§ Consigne: Recopiez à l'identique le passage de l'extrait qui va de «Temps de lecture: 3» à «d'artistes, au no 4 de la place des Barricades.».

§ Extrait:
%%

DE L'EXIL BELGE D'UNE FIGURE DU XIXE ET DES COINCIDENCES ETONNANTES L'HOMME QUI RIT DEPUIS UN AN CHEZ HUGO

Temps de lecture: 3 min

De l'exil belge d'une figure du XIXe et des coïncidences étonnantes

«L'homme qui rit» depuis un an chez Hugo

Quand l'histoire avec un grand «H» croise l'histoire d'une famille d'artistes, au no 4 de la place des Barricades.

Cela fait tout juste un an que Louis d'Hauterives a installé sa galerie d'art au no 4 de la place des Barricades. La maison ne se distingue en rien du reste de cet ensemble architectural en arc de cercle, havre de paix situé tout à côté du bruyant boulevard Bischoffsheim et dominé par l'imposante statue d'André Vésale.

À l'exception de sa façade. Celle-ci vient tout juste d'être rénovée selon les préceptes défendus par la Fondation Roi Baudouin, qui rêve de redonner à la place son lustre et son style d'origine. L'enduit blanc cassé, fait de produits naturels selon les techniques anciennes, recouvre la pierre et lui redonne son éclat d'autrefois. Comme une bougie sur un gâteau d'anniversaire?

%%

§ Données enregistrées:
%%

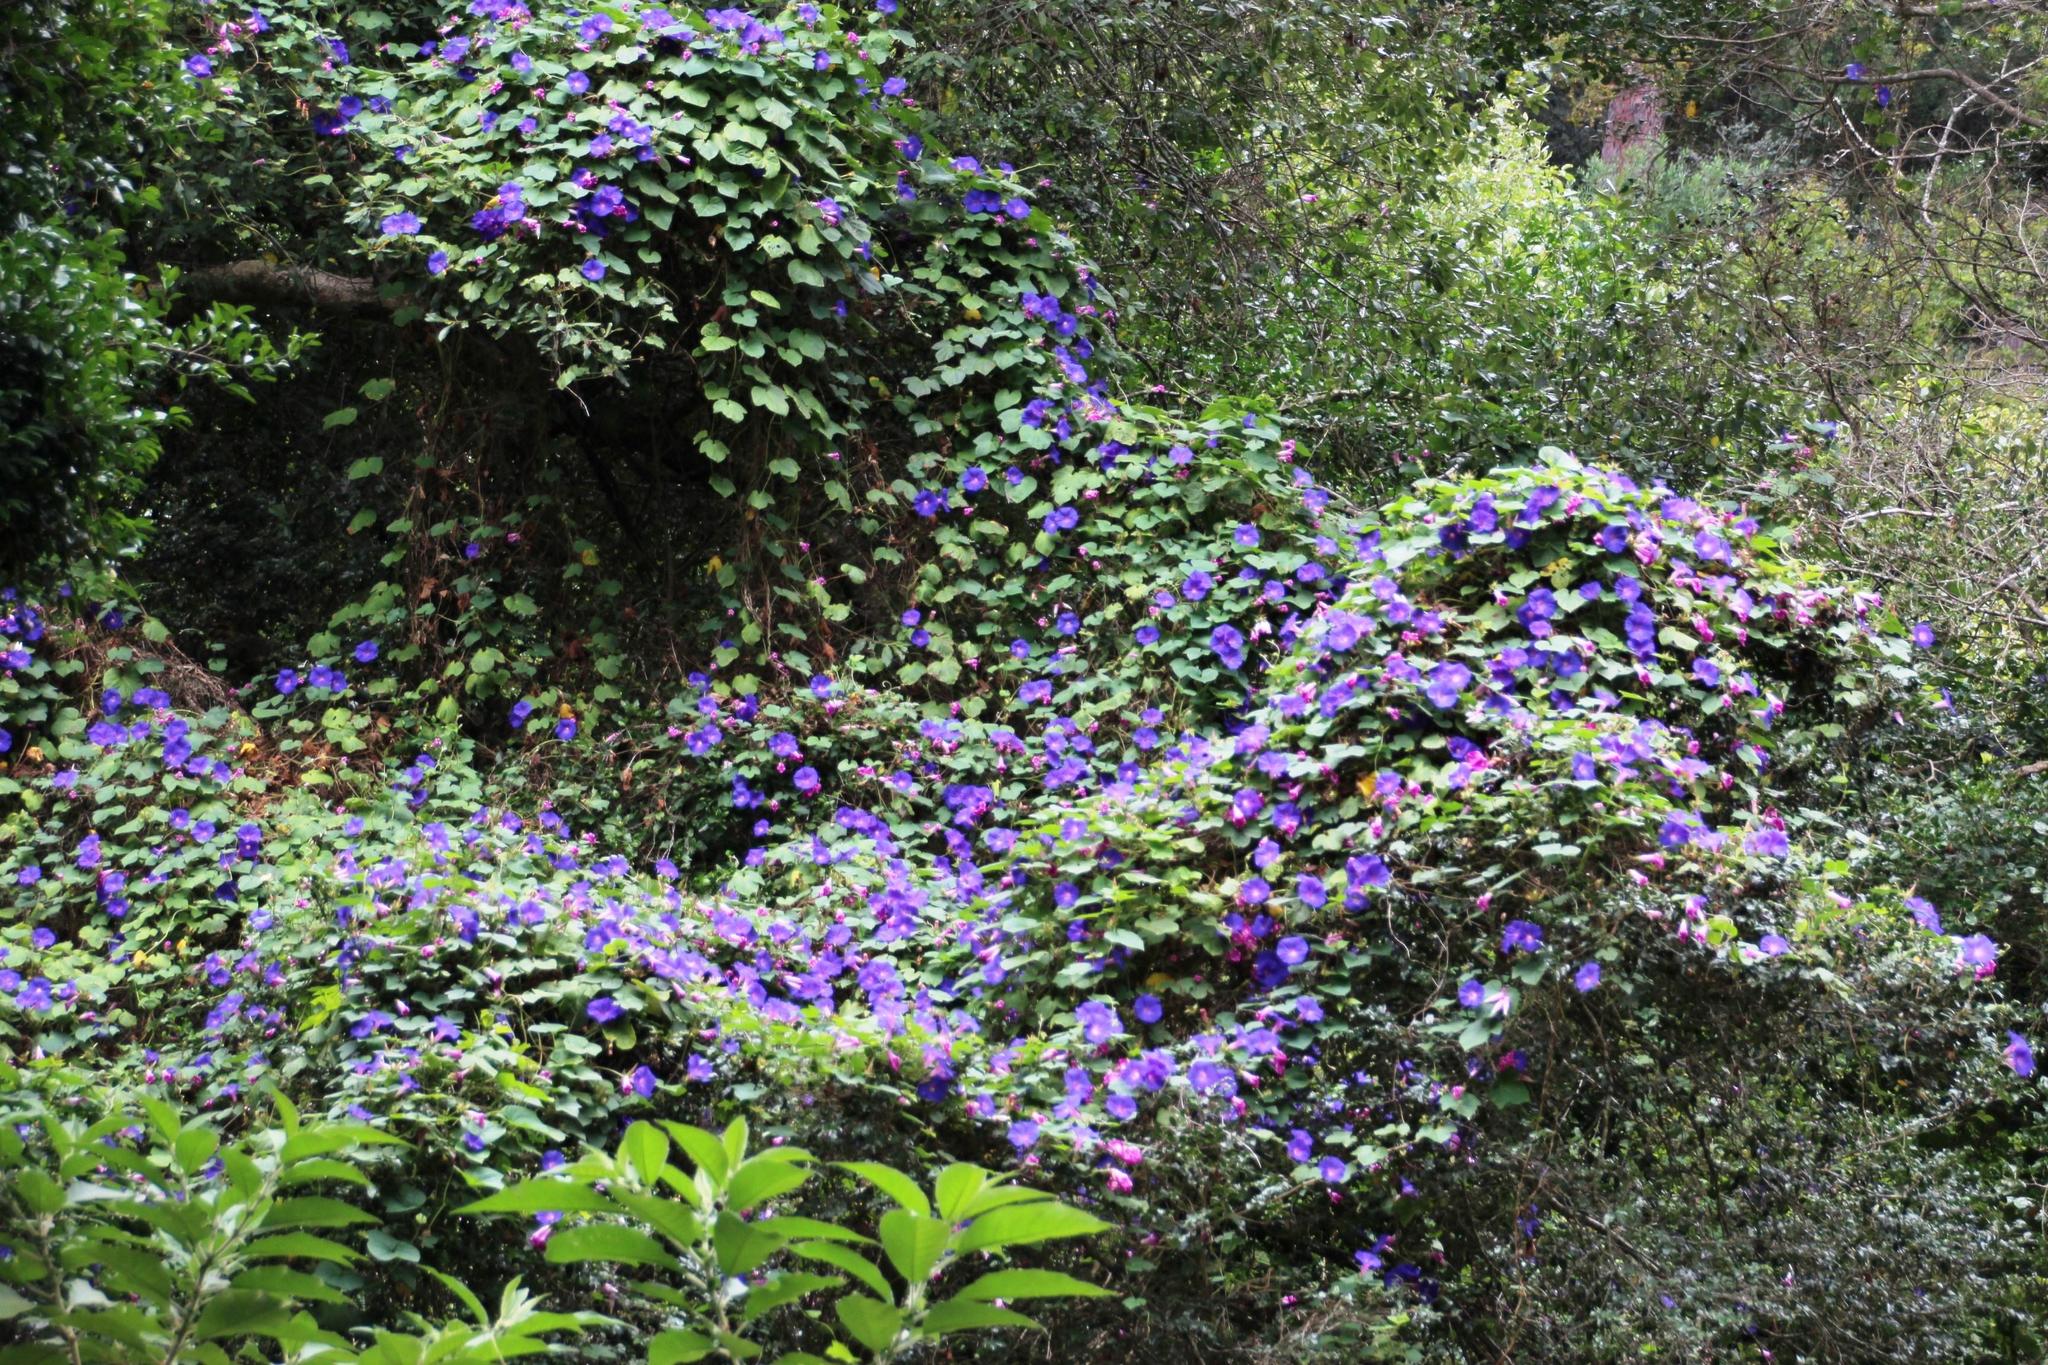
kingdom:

%%

§ Exercice réalisé:
Temps de lecture: 3 min

De l'exil belge d'une figure du XIXe et des coïncidences étonnantes

«L'homme qui rit» depuis un an chez Hugo

Quand l'histoire avec un grand «H» croise l'histoire d'une famille d'artistes, au no 4 de la place des Barricades.